- [Exercise objective]
Copy out the data in full, keeping each line exactly as it reads.

- [Data below]
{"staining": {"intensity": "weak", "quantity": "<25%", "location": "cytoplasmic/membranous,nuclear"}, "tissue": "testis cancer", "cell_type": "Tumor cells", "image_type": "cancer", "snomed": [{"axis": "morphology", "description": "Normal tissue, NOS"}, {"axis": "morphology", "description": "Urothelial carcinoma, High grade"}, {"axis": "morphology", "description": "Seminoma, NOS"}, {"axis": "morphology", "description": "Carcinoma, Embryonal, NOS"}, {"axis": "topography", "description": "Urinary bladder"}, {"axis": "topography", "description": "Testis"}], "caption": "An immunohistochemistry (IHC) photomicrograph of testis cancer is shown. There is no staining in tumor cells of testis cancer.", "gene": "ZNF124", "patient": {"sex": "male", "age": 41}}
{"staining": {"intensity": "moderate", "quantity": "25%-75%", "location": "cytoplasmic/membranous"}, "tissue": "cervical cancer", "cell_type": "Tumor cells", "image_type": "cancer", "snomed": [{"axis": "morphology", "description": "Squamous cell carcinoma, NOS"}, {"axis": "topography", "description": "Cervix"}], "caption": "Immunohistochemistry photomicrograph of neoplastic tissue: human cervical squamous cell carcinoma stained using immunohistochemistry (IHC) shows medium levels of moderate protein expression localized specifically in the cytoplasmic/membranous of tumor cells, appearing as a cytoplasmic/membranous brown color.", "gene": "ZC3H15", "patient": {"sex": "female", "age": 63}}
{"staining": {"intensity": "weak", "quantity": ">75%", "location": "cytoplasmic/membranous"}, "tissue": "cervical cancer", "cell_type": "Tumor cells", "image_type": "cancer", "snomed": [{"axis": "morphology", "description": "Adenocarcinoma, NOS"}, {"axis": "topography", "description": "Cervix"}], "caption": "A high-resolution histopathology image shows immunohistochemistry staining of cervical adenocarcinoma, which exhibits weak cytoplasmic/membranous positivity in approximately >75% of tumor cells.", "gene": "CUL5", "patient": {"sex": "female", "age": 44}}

- [Completed task]
{"staining": {"intensity": "weak", "quantity": "<25%", "location": "cytoplasmic/membranous,nuclear"}, "tissue": "testis cancer", "cell_type": "Tumor cells", "image_type": "cancer", "snomed": [{"axis": "morphology", "description": "Normal tissue, NOS"}, {"axis": "morphology", "description": "Urothelial carcinoma, High grade"}, {"axis": "morphology", "description": "Seminoma, NOS"}, {"axis": "morphology", "description": "Carcinoma, Embryonal, NOS"}, {"axis": "topography", "description": "Urinary bladder"}, {"axis": "topography", "description": "Testis"}], "caption": "An immunohistochemistry (IHC) photomicrograph of testis cancer is shown. There is no staining in tumor cells of testis cancer.", "gene": "ZNF124", "patient": {"sex": "male", "age": 41}}
{"staining": {"intensity": "moderate", "quantity": "25%-75%", "location": "cytoplasmic/membranous"}, "tissue": "cervical cancer", "cell_type": "Tumor cells", "image_type": "cancer", "snomed": [{"axis": "morphology", "description": "Squamous cell carcinoma, NOS"}, {"axis": "topography", "description": "Cervix"}], "caption": "Immunohistochemistry photomicrograph of neoplastic tissue: human cervical squamous cell carcinoma stained using immunohistochemistry (IHC) shows medium levels of moderate protein expression localized specifically in the cytoplasmic/membranous of tumor cells, appearing as a cytoplasmic/membranous brown color.", "gene": "ZC3H15", "patient": {"sex": "female", "age": 63}}
{"staining": {"intensity": "weak", "quantity": ">75%", "location": "cytoplasmic/membranous"}, "tissue": "cervical cancer", "cell_type": "Tumor cells", "image_type": "cancer", "snomed": [{"axis": "morphology", "description": "Adenocarcinoma, NOS"}, {"axis": "topography", "description": "Cervix"}], "caption": "A high-resolution histopathology image shows immunohistochemistry staining of cervical adenocarcinoma, which exhibits weak cytoplasmic/membranous positivity in approximately >75% of tumor cells.", "gene": "CUL5", "patient": {"sex": "female", "age": 44}}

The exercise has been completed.